Его предупреждали: «Если Авдусин будет желтый, то лучше беги! Это значит, у него печень ноет, он от боли тебя загрызет, ногами забьет!»
Первый предъявленный сосуд он безошибочно определил как «кубок».
— Какой кубок? — уточнил Авдусин.
— Для вина, — пожал Нам плечами.
Авдусин посмотрел на него брезгливо и предъявил другой кубок.
— Вы замечаете разницу?
— Ну конечно! Первый крупнее.
— Вы что, не видите, какой формы этот сосуд?
— Да. Нет. Конечно.
— В форме сапожка! Сапожка! Это так и называется: «глиняный кубок в виде сапожка из урартской крепости Тейшебаини»!
Нам радостно закивал. Еще два вопроса.
— Ну ладно, теперь расскажите про берестяные грамоты.
Нам бодро начал излагать. Все шло хорошо: грамоты — это приятно. Но тут буквально на его глазах Авдусин начал желтеть. Откуда ни возьмись на лице появились оранжевые пятна, словно археолога избивали невидимым мандарином.

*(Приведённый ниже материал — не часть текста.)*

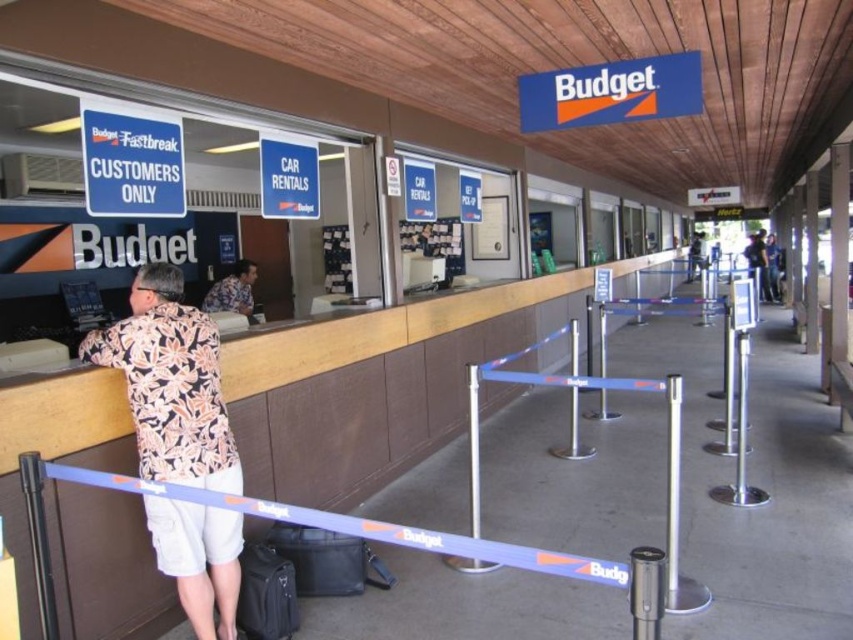
Question: Which point is closer to the camera taking this photo?

Choices:
 (A) (340, 576)
 (B) (144, 346)
 (C) (256, 625)
 (D) (251, 292)

Answer: (B)

Question: Does hawaiian print shirt at left appear on the left side of black leather suitcase at lower center?

Choices:
 (A) yes
 (B) no

Answer: (A)

Question: Estimate the real-world distances between objects in this image. Which object is closer to the hawaiian print shirt at left?

Choices:
 (A) floral shirt at center
 (B) black leather suitcase at lower center

Answer: (B)

Question: Is hawaiian print shirt at left positioned at the back of floral shirt at center?

Choices:
 (A) no
 (B) yes

Answer: (A)

Question: Considering the relative positions of hawaiian print shirt at left and black fabric suitcase at lower left in the image provided, where is hawaiian print shirt at left located with respect to black fabric suitcase at lower left?

Choices:
 (A) left
 (B) right

Answer: (A)

Question: Which point is closer to the camera taking this photo?

Choices:
 (A) (357, 586)
 (B) (219, 406)
 (C) (282, 630)

Answer: (B)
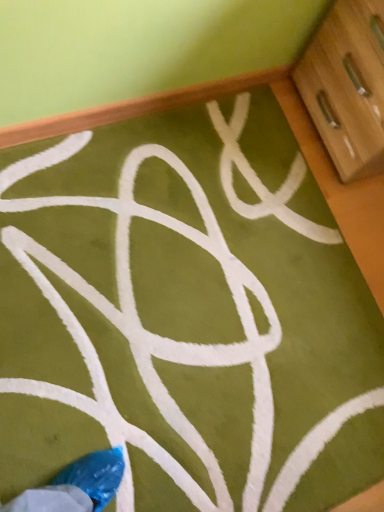
What do you see at coordinates (347, 86) in the screenshot?
I see `wooden chest of drawers at upper right` at bounding box center [347, 86].

The height and width of the screenshot is (512, 384). What are the coordinates of `wooden chest of drawers at upper right` in the screenshot? It's located at (347, 86).

Locate an element on the screen. The height and width of the screenshot is (512, 384). wooden chest of drawers at upper right is located at coordinates (347, 86).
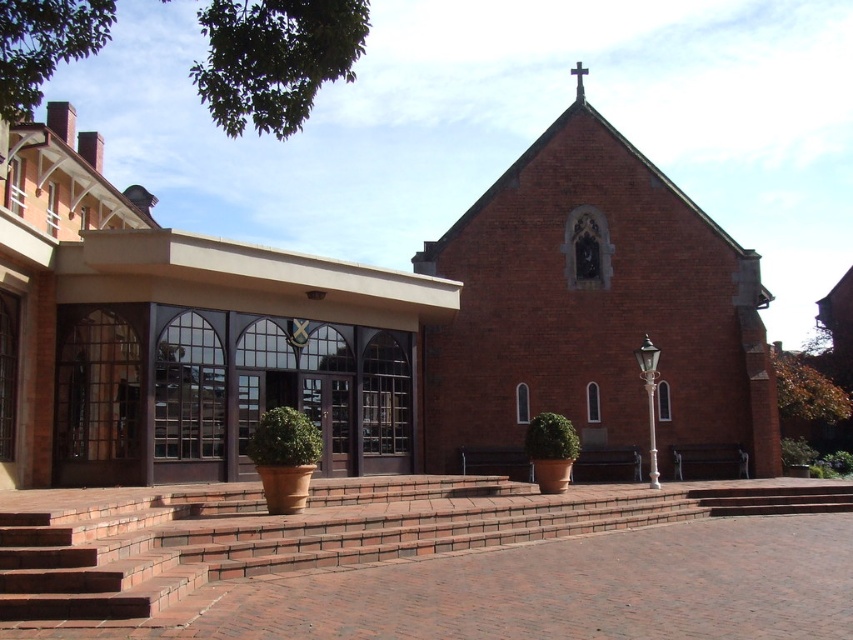
Question: Can you confirm if brick church at center is positioned to the left of brick stairs at center?

Choices:
 (A) no
 (B) yes

Answer: (B)

Question: Which point is closer to the camera?

Choices:
 (A) (723, 278)
 (B) (606, 404)

Answer: (B)

Question: Among these points, which one is nearest to the camera?

Choices:
 (A) (585, 115)
 (B) (611, 516)
 (C) (753, 269)

Answer: (B)

Question: Where is brick church at center located in relation to brick stairs at center in the image?

Choices:
 (A) below
 (B) above

Answer: (B)

Question: Where is brick chapel at center located in relation to brick stairs at center in the image?

Choices:
 (A) below
 (B) above

Answer: (B)

Question: Which point is closer to the camera taking this photo?

Choices:
 (A) (639, 180)
 (B) (605, 493)
 (C) (102, 483)

Answer: (C)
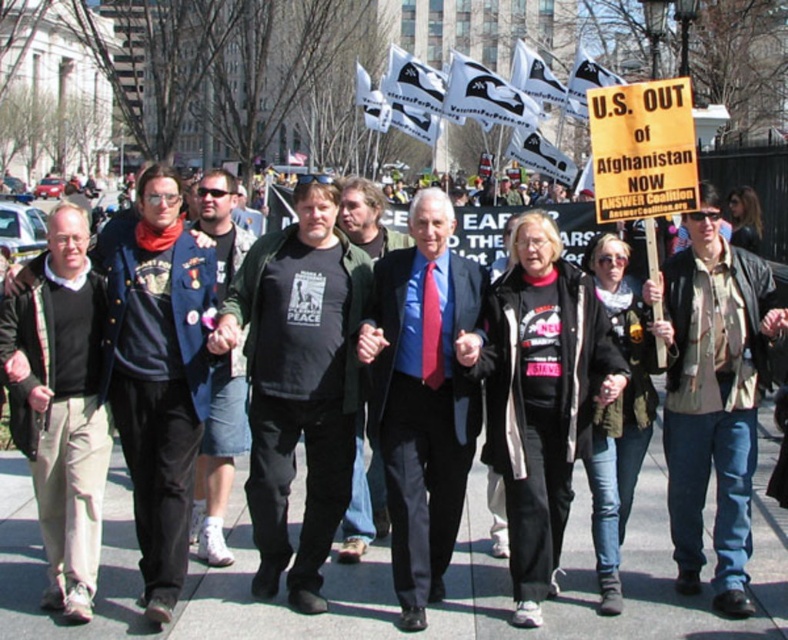
You are a photographer trying to capture a photo of the protest march. You notice two jackets in the crowd, the khaki cotton jacket at center and the dark blue jacket at left. Which jacket should you focus on if you want to capture the one that appears bigger in the photo?

The khaki cotton jacket at center is larger in size than the dark blue jacket at left, so focusing on the khaki cotton jacket at center will capture the bigger one in the photo.

You are a photographer standing at the front of the protest march. You want to take a photo that includes both the point at coordinates point (x=396, y=596) and the point at coordinates point (x=209, y=428). Which point will appear larger in your photo?

Point (x=396, y=596) will appear larger in the photo because it is closer to the camera than point (x=209, y=428).

You are a delivery drone flying over the protest march. You need to land on the gray concrete sidewalk at center to drop off a package. What coordinates should you aim for?

The gray concrete sidewalk at center is located at point [497,586], so you should aim for those coordinates to land there.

— А в Смоленске были берестяные грамоты?
Нам подумал, а не сказать ли про желтизну? Предупредить. Ему самому ведь без зеркала не увидеть. Может, ему в больницу надо поехать, а не его, Нама, терзать. Но обратиться к суровому экзаменатору со словами «извините, вы желтый» язык не поворачивался. С другой стороны, Авдусин скривился и погладил печень — значит, и сам догадался. Но тут Нам понял, что теперь с ним самим что-то не так. Язык заплетается! Может, он заразился и тоже болеет? Или это от страха?
Насчет берестяных грамот он просто кивнул: мол, были, Даниил Антонович, как же не быть, если вы спрашиваете, да еще про свой любимый Смоленск.

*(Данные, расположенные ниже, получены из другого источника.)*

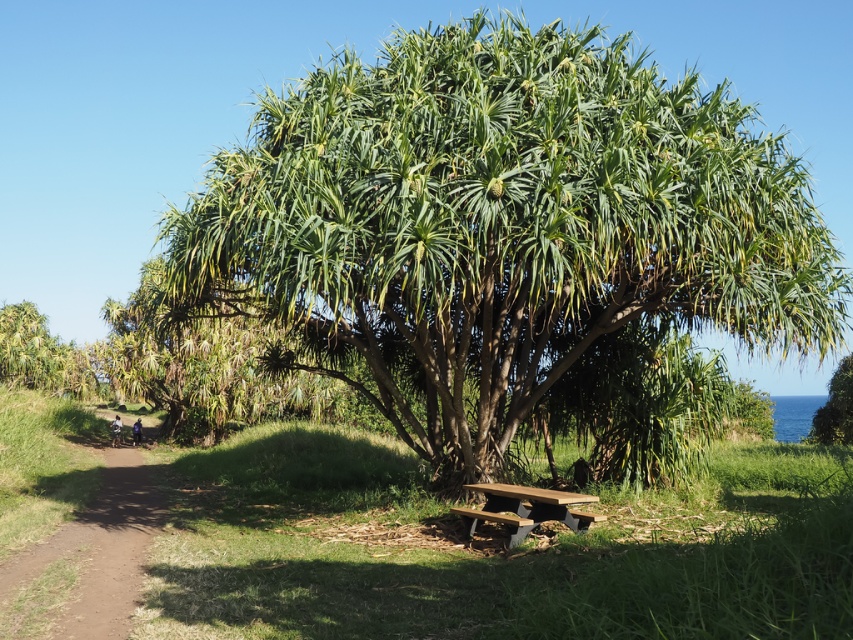
Question: Does brown dirt path at lower left appear over brown wooden picnic table at lower center?

Choices:
 (A) yes
 (B) no

Answer: (B)

Question: Among these points, which one is farthest from the camera?

Choices:
 (A) (556, 516)
 (B) (67, 632)
 (C) (833, 426)
 (D) (421, 140)

Answer: (C)

Question: Which point is farther from the camera taking this photo?

Choices:
 (A) (117, 628)
 (B) (807, 353)
 (C) (476, 515)
 (D) (811, 426)

Answer: (D)

Question: Can you confirm if green leafy tree at center is positioned above brown dirt path at lower left?

Choices:
 (A) yes
 (B) no

Answer: (A)

Question: Can you confirm if brown dirt path at lower left is positioned above brown wooden picnic table at lower center?

Choices:
 (A) yes
 (B) no

Answer: (B)

Question: Considering the real-world distances, which object is farthest from the brown dirt path at lower left?

Choices:
 (A) green leafy tree at right
 (B) brown wooden picnic table at lower center
 (C) green leafy tree at center

Answer: (A)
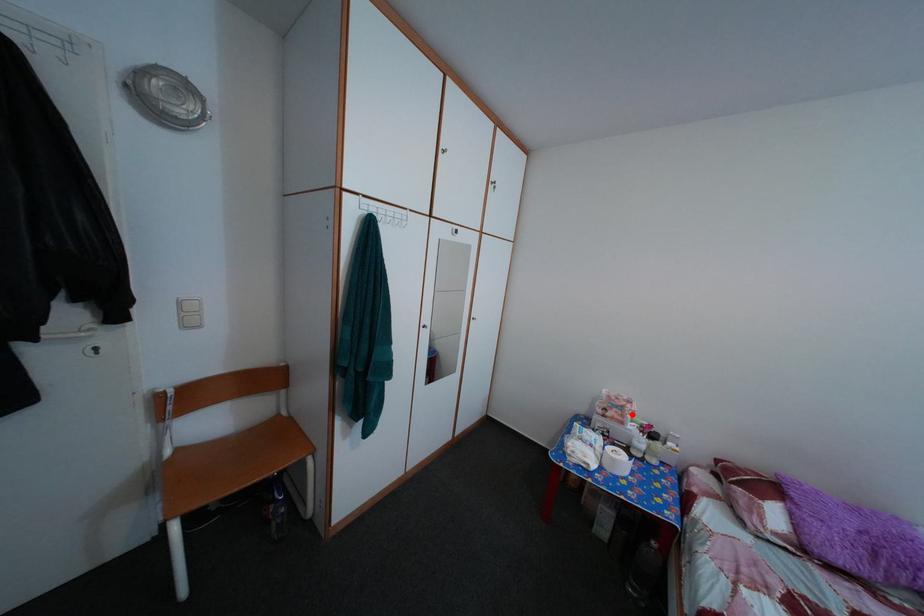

— На каких языках? — уже с видимым отвращением спросил великий археолог, и в глазах у него промелькнуло нечто шафранное и даже огненное.
— Все на русском! — удивился Нам. — Берестяные ведь…
— Вы ничего не знаете. Одна! Одна береста была руническая… Уходите.
Итак, экспедиция. Условия проживания были вполне сносными. Жили в деревенской школе. Ели то, что готовили школьные поварихи. Спали в классах на матрасах. Имели кое-какие тумбочки. Правда, туалет располагался снаружи, но никто из студентов не видел в этом ничего плохого. В силу отсутствия душа, насущной необходимостью оказалась баня. Она была тут же, в Гнездово, туда ходили группами по расписанию, веселой гурьбой с полотенцами на шее. Знакомство с баней не прошло незамеченным ни для кого, включая и Нама.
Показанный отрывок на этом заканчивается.